Sam Hooke

mypy and verbose logging


If you want to add a custom logging level to Python (e.g. verbose), and you want it to play nicely with mypy (e.g. to not report error: "Logger" has no attribute "verbose" every time you call logger.verbose()), there doesn’t seem to be a better way than appending # type: ignore to every call to logger.verbose():

logger = logging.getLogger(__name__)
logger.verbose("this is logged at verbose level")  # type: ignore

I’d love to find a better way to do this, so please reach out if you know a solution. I’ve done quite a lot of digging into this, but I’m new to mypy, so perhaps I’ve missed something.
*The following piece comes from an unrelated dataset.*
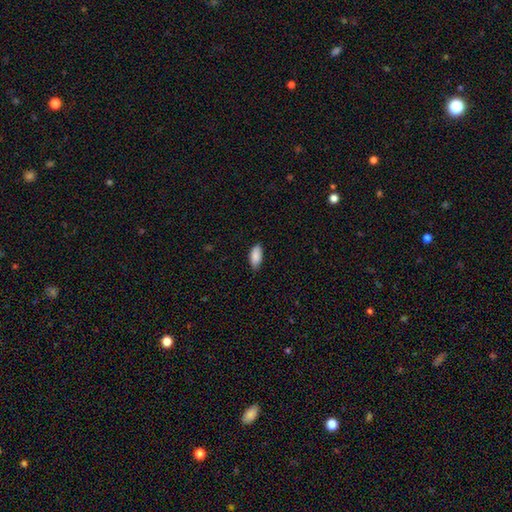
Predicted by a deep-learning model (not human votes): A smooth galaxy with no disk features (89%) that is in between round and cigar-shaped (89%). Merging: none (81%).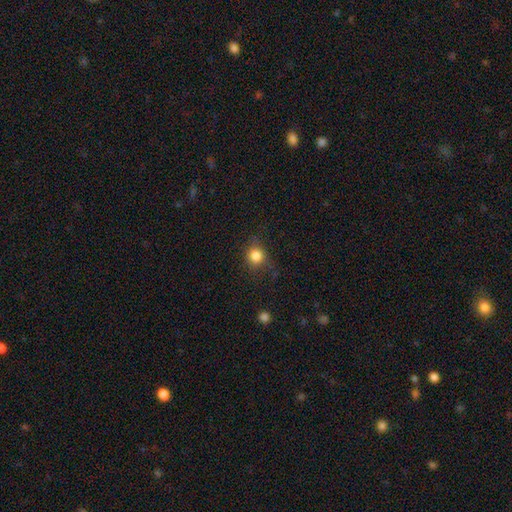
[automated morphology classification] smooth 82%, star or artifact 12%, featured or disk 6%. Down the decision tree: how rounded — round (84%); merging — none (74%).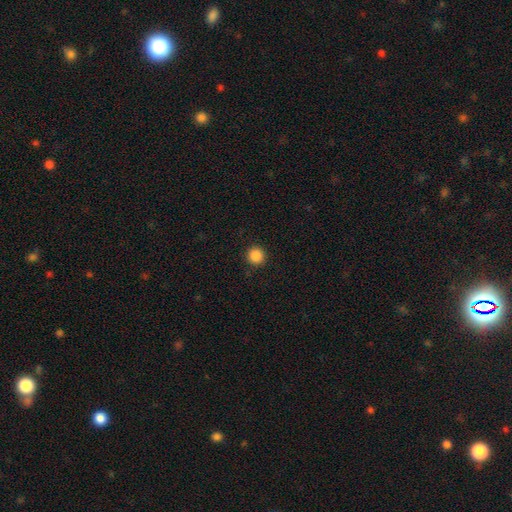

Regardless, read on for the story on how I came to this conclusion, and what the worse alternative solution is.

Python’s standard library logging module comes with five log levels:

  • INFO

Each has a corresponding log method of the same name, but in lowercase, which is used to write to the log file at that log level. For example:

logger = logging.getLogger(__name__)
logger.debug("This is a DEBUG level message")
logger.critical("This is a CRITICAL level message")

It is fairly typical behaviour to add your own custom log level. For example, a VERBOSE or TRACE level log, which may sit one level lower than DEBUG. Althrough there are many answers on how to do this, they fall into a few categories.

The monkeypatch method §

The monkeypatch method involves adding a verbose method to the existing default logger class:

def verbose(self: Any, msg: str, *args: Any, **kwargs: Any) -> None:
    """Function which is monkeypatched into the logging module to add support
    for the "VERBOSE" log level.
    if self.isEnabledFor(VERBOSE):
        self._log(VERBOSE, msg, args, **kwargs)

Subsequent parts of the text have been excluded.